◆ Brief
Locate each line below that contains the string "Forum", and copy those lines out in full.

◆ Task input
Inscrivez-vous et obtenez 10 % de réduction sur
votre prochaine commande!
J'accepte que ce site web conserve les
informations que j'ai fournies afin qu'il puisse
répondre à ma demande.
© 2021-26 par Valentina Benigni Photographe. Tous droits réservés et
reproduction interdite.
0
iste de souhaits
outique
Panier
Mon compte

...

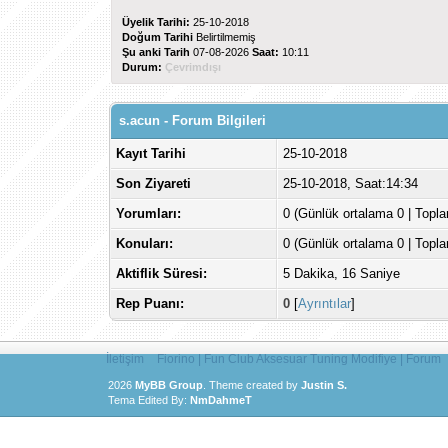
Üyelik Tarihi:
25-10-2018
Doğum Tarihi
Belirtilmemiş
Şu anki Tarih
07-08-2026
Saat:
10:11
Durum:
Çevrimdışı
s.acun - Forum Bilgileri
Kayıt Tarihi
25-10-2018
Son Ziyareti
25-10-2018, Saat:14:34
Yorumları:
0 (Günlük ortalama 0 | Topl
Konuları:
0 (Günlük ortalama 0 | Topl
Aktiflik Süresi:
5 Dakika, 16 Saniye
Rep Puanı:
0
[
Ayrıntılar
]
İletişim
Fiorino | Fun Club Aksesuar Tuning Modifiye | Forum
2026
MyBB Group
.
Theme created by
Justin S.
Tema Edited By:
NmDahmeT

◆ Completed task
s.acun - Forum Bilgileri
Fiorino | Fun Club Aksesuar Tuning Modifiye | Forum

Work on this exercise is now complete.